Estão a decorrer este fim de semana as eleições regionais da Rússia, que se estendem aos territórios ocupados na Ucrânia. Para tentar legitimar a votação, foram convidados vários “observadores” internacionais. Entre eles, encontra-se um membro destacado do PCP, Manuel Pires da Rocha, da Comissão Concelhia de Coimbra do partido, da Assembleia Municipal de Coimbra e da direção do Sindicato dos Professores da Região Centro.
O deputado municipal esteve em “vários locais” da província de Donetsk e, tal como os outros observadores citados, não viu qualquer irregularidade.
As declarações dos observadores estão a ser usadas pela propaganda russa. O jornal russo Komsomolskaya Pravda citou Manuel Pires da Rocha escolhendo para título “Um importante momento histórico” e destacando que o português notou “o elevado nível de organização”. “‘Visitámos muitos lugares, vimos muitas pessoas. Se eu pudesse descrever numa palavra tudo o que está a acontecer, escolheria a palavra ‘Esperança’. Ela, como o sangue, é importante. Este também é o momento histórico mais importante em que estamos, espero muito que a vida volte ao normal. Democracia é quando as pessoas têm o seu futuro nas mãos – observei e vi isso durante as eleições’, enfatizou Manuel Pires da Rocha.” O artigo é acompanhado de uma foto do deputado municipal por Coimbra.
Os outros observadores seguem a mesma linha. O sérvio Srdjan Perisic diz que estas eleições “confirmam o resultado do referendo” (os referendos ilegais conduzidos em setembro do ano passado, que levaram à “anexação” dos territórios ocupados por parte da Rússia). O indonésio Fauzan Al Rashid agradeceu o convite e descreveu um ambiente “pacífico”, não tendo descortinado qualquer irregularidade. Nathalie Yamb, dos Camarões, declarou que “a inclusão e a transparência das eleições na Rússia são uma garantia da sua legitimidade e estabilidade social e, consequentemente, da prosperidade.”
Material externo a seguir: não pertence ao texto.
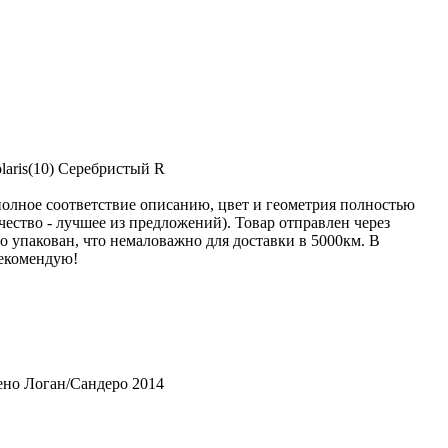
aris(10) Серебристый R
олное соответствие описанию, цвет и геометрия полностью
чество - лучшее из предложений). Товар отправлен через
о упакован, что немаловажно для доставки в 5000км. В
екомендую!
ено Логан/Сандеро 2014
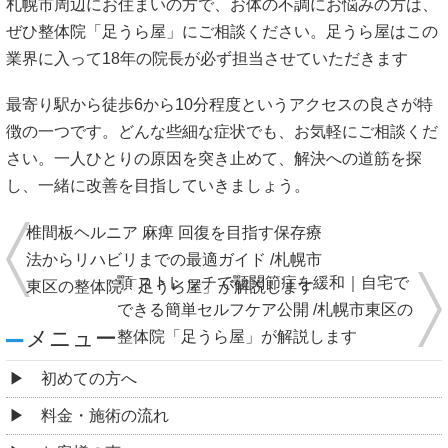
札幌市周辺にお住まいの方で、お体の不調にお悩みの方は、
ぜひ整体院「足うら屋」にご相談ください。足うら屋はこの
業界に入って18年の院長が必ず担当させていただきます
最寄り駅から徒歩6から10分程度というアクセスの良さが特
徴の一つです。どんな些細な症状でも、お気軽にご相談くだ
さい。一人ひとりの原因を突き止めて、解決への道筋を探
し、一緒に改善を目指していきましょう。
椎間板ヘルニア 麻痺 回復を目指す保存療
法からリハビリまでの最適ガイド /札幌市
顎 ストレッチで顎関節症を緩和｜自宅で
東区の整体院「足うら屋」が解説します
できる簡単セルフケア公開 /札幌市東区の
メニュー
整体院「足うら屋」が解説します
初めての方へ
料金・施術の流れ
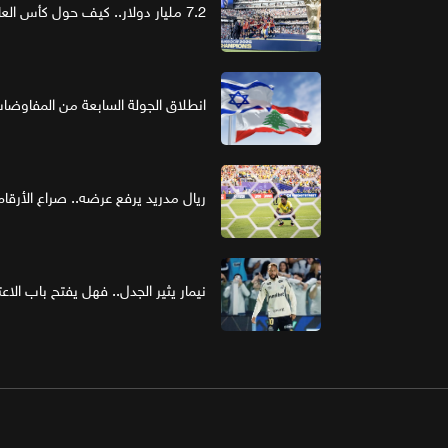
7.2 مليار دولار.. كيف حول كأس العالم الرعاية إلى استثمار ذهبي؟
انطلاق الجولة السابعة من المفاوضات ا
ريال مدريد يرفع عرضه.. صراع الأر
نيمار يثير الجدل.. فهل يفتح باب الاع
Houve pelo menos mais um jornal russo, o DNR-News, da “República Popular de Donetsk”, a publicar um artigo com declarações do observador português. “Outro especialista de Portugal, Manuel Vaz Pires de Rocha [sic], destacou que os eventos estão de acordo com todos os padrões internacionais. ‘Não notámos nenhuma violação e as pessoas vieram aqui livremente, sem coação. As eleições dão uma sensação de liberdade e vimos essa sensação aqui’, afirmou. Manuel acrescentou que viu esperança nos olhos dos residentes de Donetsk. Os moradores do Donbass, segundo o português, vivem um acontecimento verdadeiramente histórico.”
O artigo acrescenta uma crítica de Manuel Pires da Rocha à comunicação social ocidental, acusando-o de mentir sobre a Rússia. “O especialista internacional admitiu também que no caminho para a República sabia pouco sobre o que aqui se passava, mas ao chegar convenceu-se de que ‘contar mentiras sobre a Rússia’ é a principal ferramenta dos meios de comunicação ocidentais. ‘Não estamos aqui para apoiar nada, mas para monitorizar. A Rússia não nos obrigou a vir dizer algo diferente’, esclareceu Manuel Vaz Pires de Rocha.” Este jornal publica ainda um vídeo de uma entrevista com o deputado municipal de Coimbra, em que ele elogia o “sentimento de liberdade” que diz ter testemunhado.
Não é a primeira vez que o deputado municipal se vê envolvido em polémicas com a Guerra na Ucrânia. Em maio, foi criticado por ter participado nas comemorações russas do Dia da Vitória, em Lisboa, organizadas pela associação Iuri Gagarine.
Manuel Pires da Rocha nasceu em Coimbra em 1962 e é professor de violino. Ex-diretor do Conservatório de Música de Coimbra e de Loulé, diplomou-se em violino na União Soviética (no Instituto Gnessin, em Moscovo, em 1988). É também músico da Brigada Victor Jara.
A VISÃO tentou contactar Manuel Pires da Rocha, mas até ao momento ainda não conseguiu obter declarações.